Use lowercase tags with spaces instead of underscores, except score tags such as `score_7`. For artist tags, prefix the artist with `@`.

## 1024x1024 Comparison Grid

Five prompt/seed pairs were generated with the original BF16 Diffusers checkpoint, this UINT4 checkpoint, and the companion INT8 checkpoint. The source JPEG is `3572x5576`; every generated cell is exactly `1024x1024` and pasted 1:1 with no resizing.

![Anima Original BF16 vs SDNQ UINT4 and INT8 1024x1024 grid](images/anima_original_uint4_int8_grid_5x3_1024x1024_1to1.jpg)

Prompt IDs and seeds are printed in the left column of the grid. Raw benchmark data is available in [`benchmarks/benchmark_results_1024.json`](benchmarks/benchmark_results_1024.json).

## Benchmark

Measured on an RTX 5090 32GB with `torch 2.8.0+cu128`, `diffusers 0.38.0`, `transformers 5.8.1`, `sdnq 0.1.8`, `torch.bfloat16`, 24 steps, CFG 4.0, and 1024x1024 output. Network download is excluded. Each model was loaded in a separate process; one 1024x1024 warm-up image was discarded, then five prompt/seed pairs were measured. VRAM was sampled with `nvidia-smi` every 50 ms.

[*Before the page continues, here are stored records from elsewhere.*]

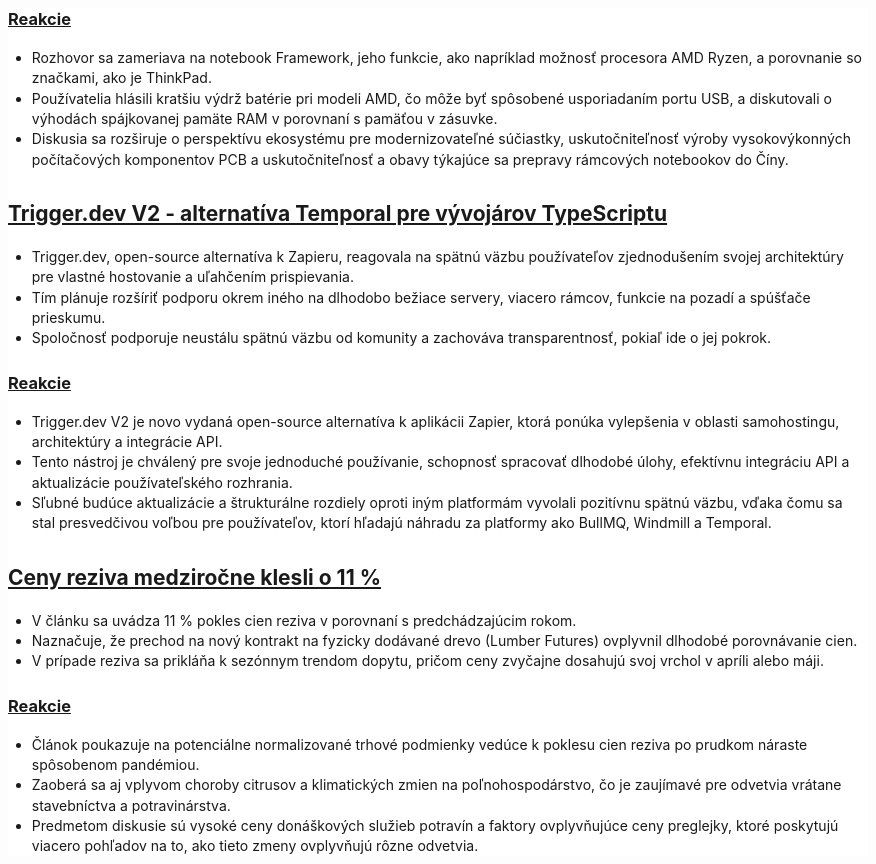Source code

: ### [Reakcie](https://news.ycombinator.com/item?id=37752950)

- Rozhovor sa zameriava na notebook Framework, jeho funkcie, ako napríklad možnosť procesora AMD Ryzen, a porovnanie so značkami, ako je ThinkPad.
- Používatelia hlásili kratšiu výdrž batérie pri modeli AMD, čo môže byť spôsobené usporiadaním portu USB, a diskutovali o výhodách spájkovanej pamäte RAM v porovnaní s pamäťou v zásuvke.
- Diskusia sa rozširuje o perspektívu ekosystému pre modernizovateľné súčiastky, uskutočniteľnosť výroby vysokovýkonných počítačových komponentov PCB a uskutočniteľnosť a obavy týkajúce sa prepravy rámcových notebookov do Číny.

## [Trigger.dev V2 - alternatíva Temporal pre vývojárov TypeScriptu](https://trigger.dev)

- Trigger.dev, open-source alternatíva k Zapieru, reagovala na spätnú väzbu používateľov zjednodušením svojej architektúry pre vlastné hostovanie a uľahčením prispievania.
- Tím plánuje rozšíriť podporu okrem iného na dlhodobo bežiace servery, viacero rámcov, funkcie na pozadí a spúšťače prieskumu.
- Spoločnosť podporuje neustálu spätnú väzbu od komunity a zachováva transparentnosť, pokiaľ ide o jej pokrok.

### [Reakcie](https://news.ycombinator.com/item?id=37750763)

- Trigger.dev V2 je novo vydaná open-source alternatíva k aplikácii Zapier, ktorá ponúka vylepšenia v oblasti samohostingu, architektúry a integrácie API.
- Tento nástroj je chválený pre svoje jednoduché používanie, schopnosť spracovať dlhodobé úlohy, efektívnu integráciu API a aktualizácie používateľského rozhrania.
- Sľubné budúce aktualizácie a štrukturálne rozdiely oproti iným platformám vyvolali pozitívnu spätnú väzbu, vďaka čomu sa stal presvedčivou voľbou pre používateľov, ktorí hľadajú náhradu za platformy ako BullMQ, Windmill a Temporal.

## [Ceny reziva medziročne klesli o 11 %](https://www.calculatedriskblog.com/2023/10/update-lumber-prices-down-11-yoy.html)

- V článku sa uvádza 11 % pokles cien reziva v porovnaní s predchádzajúcim rokom.
- Naznačuje, že prechod na nový kontrakt na fyzicky dodávané drevo (Lumber Futures) ovplyvnil dlhodobé porovnávanie cien.
- V prípade reziva sa prikláňa k sezónnym trendom dopytu, pričom ceny zvyčajne dosahujú svoj vrchol v apríli alebo máji.

### [Reakcie](https://news.ycombinator.com/item?id=37756714)

- Článok poukazuje na potenciálne normalizované trhové podmienky vedúce k poklesu cien reziva po prudkom náraste spôsobenom pandémiou.
- Zaoberá sa aj vplyvom choroby citrusov a klimatických zmien na poľnohospodárstvo, čo je zaujímavé pre odvetvia vrátane stavebníctva a potravinárstva.
- Predmetom diskusie sú vysoké ceny donáškových služieb potravín a faktory ovplyvňujúce ceny preglejky, ktoré poskytujú viacero pohľadov na to, ako tieto zmeny ovplyvňujú rôzne odvetvia.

| Model | Repo | Size | Load time | Mean generation | Speed vs original | VRAM after load | Peak VRAM while generating |
| --- | --- | ---: | ---: | ---: | ---: | ---: | ---: |
| Original BF16 | `CalamitousFelicitousness/Anima-Preview-3-sdnext-diffusers` | 5.3 GiB | 10.04s | 6.37s/img | 1.00x | 6005 MiB | 10759 MiB |
| SDNQ UINT4 | `WaveCut/Anima-Preview-3-SDNQ-uint4-diffusers` | 2.7 GiB (-49.1%) | 11.96s | 6.13s/img | 1.04x (+3.9%) | 3285 MiB (-45.3%) | 8157 MiB (-24.2%) |
| SDNQ INT8 | `WaveCut/Anima-Preview-3-SDNQ-int8-diffusers` | 3.5 GiB (-34.1%) | 22.41s | 4.60s/img | 1.38x (+38.4%) | 4111 MiB (-31.5%) | 8961 MiB (-16.7%) |

Quant-to-quant tradeoff in this run: UINT4 is 22.7% smaller than INT8 and uses 826 MiB less VRAM after load plus 804 MiB less peak generation VRAM. INT8 is 1.33x faster than UINT4 on this RTX 5090 setup.

## Notes

The original Anima split checkpoint is a ComfyUI-native model with a Qwen3 text encoder and a learned LLM adapter. Earlier transformer-only exports that load the checkpoint directly as `CosmosTransformer3DModel` ignore the `llm_adapter.*` weights; this repo keeps the adapter and full pipeline structure so generation follows the Anima architecture.

License follows the upstream Anima/CircleStone non-commercial license and the NVIDIA Cosmos derivative terms referenced by the upstream model card.